Originally Posted by Tyrone Slothrop (Post 526818)
I don't understand the criticism of Obama here. W. invaded the country and removed its government. Since then, unsurprisingly, Iraq's government has been weak and has lacked legitimacy. Obama didn't "give Iran a seat at the table." Iraq is majority Shi'a, and Iran is Shi'a. Iraq's Shia's gave Iran a seat at the table, as was inevitable when W. removed the prior Sunni regime. Also, IIRC, many people criticized Obama for removing troops, but that was the deal the Iraqis gave us. Your friend is saying that Obama should have forced Iraq to do what he wanted instead of having its own government.

He is right about the militias and the mess that the country is, but it's hard for me to see what Obama or anyone else could have done with the mess that W. left.

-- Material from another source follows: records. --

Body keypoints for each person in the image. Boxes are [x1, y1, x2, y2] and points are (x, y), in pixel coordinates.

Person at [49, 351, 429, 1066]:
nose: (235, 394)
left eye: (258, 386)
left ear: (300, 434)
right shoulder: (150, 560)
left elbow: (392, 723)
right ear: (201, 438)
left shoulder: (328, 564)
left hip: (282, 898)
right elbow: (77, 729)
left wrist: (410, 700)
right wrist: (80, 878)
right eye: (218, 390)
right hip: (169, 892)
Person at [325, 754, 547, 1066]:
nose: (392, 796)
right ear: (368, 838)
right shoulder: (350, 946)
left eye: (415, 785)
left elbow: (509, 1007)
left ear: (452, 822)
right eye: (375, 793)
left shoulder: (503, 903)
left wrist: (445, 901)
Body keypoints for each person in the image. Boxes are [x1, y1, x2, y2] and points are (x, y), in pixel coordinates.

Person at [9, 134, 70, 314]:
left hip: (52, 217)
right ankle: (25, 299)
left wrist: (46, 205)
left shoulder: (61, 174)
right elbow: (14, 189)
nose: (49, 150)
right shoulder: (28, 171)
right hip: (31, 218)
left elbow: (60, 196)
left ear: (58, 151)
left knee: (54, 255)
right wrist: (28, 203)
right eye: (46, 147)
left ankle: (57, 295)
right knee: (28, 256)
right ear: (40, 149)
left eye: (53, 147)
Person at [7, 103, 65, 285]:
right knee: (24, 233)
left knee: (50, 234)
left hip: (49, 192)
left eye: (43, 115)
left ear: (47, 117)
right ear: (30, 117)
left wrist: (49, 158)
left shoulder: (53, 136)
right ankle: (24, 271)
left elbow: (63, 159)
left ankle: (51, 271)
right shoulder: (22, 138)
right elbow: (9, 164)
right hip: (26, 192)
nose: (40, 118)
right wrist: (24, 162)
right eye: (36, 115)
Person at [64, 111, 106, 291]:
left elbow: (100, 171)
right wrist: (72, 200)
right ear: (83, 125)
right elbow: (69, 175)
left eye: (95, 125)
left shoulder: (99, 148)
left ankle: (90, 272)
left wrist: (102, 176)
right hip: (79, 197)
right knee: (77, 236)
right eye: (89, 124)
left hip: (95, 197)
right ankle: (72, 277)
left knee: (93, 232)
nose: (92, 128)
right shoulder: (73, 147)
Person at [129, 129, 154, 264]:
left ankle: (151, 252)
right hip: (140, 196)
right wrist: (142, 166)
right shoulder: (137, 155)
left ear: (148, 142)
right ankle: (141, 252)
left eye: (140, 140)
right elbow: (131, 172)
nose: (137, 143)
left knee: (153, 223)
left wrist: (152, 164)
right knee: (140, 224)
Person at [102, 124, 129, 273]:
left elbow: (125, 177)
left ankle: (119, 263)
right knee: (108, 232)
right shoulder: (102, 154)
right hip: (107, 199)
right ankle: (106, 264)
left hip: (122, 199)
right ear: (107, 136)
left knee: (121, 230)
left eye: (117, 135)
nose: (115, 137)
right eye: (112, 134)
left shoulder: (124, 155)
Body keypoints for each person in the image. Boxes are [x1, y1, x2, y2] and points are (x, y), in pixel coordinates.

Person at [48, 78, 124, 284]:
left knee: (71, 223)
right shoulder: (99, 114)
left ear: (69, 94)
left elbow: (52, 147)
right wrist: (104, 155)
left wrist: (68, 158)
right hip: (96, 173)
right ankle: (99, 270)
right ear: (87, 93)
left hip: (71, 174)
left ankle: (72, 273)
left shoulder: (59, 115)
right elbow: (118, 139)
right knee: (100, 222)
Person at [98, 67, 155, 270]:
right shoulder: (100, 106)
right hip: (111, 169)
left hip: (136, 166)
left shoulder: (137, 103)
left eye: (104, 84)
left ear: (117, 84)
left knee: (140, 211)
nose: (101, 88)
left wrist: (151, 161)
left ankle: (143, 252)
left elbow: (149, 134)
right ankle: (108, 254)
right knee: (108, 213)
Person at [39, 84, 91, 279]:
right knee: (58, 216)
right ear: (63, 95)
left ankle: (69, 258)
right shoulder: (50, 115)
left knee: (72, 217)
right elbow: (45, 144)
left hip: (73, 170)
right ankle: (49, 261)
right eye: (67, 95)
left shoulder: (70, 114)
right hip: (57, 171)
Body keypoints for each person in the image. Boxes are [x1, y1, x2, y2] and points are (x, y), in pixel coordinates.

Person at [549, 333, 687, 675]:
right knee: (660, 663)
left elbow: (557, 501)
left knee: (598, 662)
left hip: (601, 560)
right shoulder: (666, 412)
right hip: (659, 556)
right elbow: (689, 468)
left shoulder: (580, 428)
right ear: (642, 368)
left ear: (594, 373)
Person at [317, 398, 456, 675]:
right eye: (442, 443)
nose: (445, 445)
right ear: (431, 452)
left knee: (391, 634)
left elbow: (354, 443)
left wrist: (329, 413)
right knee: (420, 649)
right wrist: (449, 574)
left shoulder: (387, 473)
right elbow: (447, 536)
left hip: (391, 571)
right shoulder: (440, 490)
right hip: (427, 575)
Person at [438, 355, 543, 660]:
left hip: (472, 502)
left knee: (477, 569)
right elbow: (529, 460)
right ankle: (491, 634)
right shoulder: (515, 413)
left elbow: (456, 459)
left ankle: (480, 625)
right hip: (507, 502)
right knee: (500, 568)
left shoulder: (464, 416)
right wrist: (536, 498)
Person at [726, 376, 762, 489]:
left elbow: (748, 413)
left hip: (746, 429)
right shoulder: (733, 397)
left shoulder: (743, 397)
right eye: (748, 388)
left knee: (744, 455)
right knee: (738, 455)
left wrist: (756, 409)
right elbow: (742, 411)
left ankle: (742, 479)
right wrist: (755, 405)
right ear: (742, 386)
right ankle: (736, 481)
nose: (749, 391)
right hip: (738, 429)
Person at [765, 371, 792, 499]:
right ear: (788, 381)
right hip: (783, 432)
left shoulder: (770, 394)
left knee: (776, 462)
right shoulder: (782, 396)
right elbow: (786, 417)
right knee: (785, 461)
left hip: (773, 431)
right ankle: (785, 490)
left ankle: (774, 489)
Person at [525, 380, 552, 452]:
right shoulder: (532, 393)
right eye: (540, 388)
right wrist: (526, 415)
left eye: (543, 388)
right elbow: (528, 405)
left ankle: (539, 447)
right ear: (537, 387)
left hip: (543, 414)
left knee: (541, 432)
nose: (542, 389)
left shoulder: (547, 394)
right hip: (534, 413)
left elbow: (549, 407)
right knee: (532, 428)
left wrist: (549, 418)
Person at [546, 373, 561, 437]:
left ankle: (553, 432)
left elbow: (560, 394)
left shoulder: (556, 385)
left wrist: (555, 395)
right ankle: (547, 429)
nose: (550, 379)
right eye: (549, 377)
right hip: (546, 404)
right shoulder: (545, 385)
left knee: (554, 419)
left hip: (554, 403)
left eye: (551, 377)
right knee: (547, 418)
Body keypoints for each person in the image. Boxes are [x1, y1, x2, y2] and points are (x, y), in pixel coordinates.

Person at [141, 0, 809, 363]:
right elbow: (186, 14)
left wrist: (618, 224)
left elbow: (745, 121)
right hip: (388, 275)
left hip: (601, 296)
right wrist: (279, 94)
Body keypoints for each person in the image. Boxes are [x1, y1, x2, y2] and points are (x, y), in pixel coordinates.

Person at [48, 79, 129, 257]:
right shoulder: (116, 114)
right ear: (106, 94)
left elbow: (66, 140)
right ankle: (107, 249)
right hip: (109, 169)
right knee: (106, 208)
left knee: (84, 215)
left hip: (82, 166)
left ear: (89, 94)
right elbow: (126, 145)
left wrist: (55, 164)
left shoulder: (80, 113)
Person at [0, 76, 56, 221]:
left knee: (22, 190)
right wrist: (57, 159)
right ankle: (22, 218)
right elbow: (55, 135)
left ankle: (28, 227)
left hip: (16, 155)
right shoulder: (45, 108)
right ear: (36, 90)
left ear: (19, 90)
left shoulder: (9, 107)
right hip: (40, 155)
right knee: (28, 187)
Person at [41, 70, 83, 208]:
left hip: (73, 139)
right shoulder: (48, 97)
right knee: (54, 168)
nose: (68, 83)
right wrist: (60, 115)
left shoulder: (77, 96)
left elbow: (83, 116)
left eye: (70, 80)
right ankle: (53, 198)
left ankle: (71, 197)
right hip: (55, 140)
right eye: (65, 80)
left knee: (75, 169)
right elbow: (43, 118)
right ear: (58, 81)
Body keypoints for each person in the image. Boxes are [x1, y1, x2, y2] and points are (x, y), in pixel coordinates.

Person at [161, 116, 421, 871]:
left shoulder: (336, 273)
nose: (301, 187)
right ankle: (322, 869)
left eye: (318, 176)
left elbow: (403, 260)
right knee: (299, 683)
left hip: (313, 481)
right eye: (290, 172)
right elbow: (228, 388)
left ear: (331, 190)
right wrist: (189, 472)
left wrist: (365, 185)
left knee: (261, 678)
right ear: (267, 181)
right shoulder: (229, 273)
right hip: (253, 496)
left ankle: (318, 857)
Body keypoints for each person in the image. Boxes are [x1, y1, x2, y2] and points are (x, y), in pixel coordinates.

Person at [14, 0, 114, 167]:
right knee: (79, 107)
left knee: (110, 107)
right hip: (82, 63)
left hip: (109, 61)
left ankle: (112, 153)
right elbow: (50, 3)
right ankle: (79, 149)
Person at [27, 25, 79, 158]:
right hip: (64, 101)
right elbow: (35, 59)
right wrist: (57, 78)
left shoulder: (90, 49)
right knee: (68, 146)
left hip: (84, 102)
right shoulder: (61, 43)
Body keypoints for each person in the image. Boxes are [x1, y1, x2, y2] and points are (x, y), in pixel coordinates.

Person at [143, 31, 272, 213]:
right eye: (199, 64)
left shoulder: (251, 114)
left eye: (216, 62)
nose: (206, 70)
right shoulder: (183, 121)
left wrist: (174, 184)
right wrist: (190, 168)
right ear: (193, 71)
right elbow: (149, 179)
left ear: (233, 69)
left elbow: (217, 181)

https://themoth.org/stories/leaving-baghdad

I talk to him about Moth Judges, not Iraq politics. But from this post he felt the invasion was good. He feels that Bush waited too long to implement steps that would stabilize the country, but he did near the end of his term. He feels Obama pulled the plug before those steps could gel. He feels Obama should not have let Iran into the government and should have taken more action as Iran grew more powerful within Iraq. He might be a moron or he might really know what he is talking about.

His Facebook has recently been focused on the protests and the kidnapping of all the protesters. He is quite strongly anti-Iran. But I can't answer your questions, just give you the perspective of one person that has a much different view than any of us have.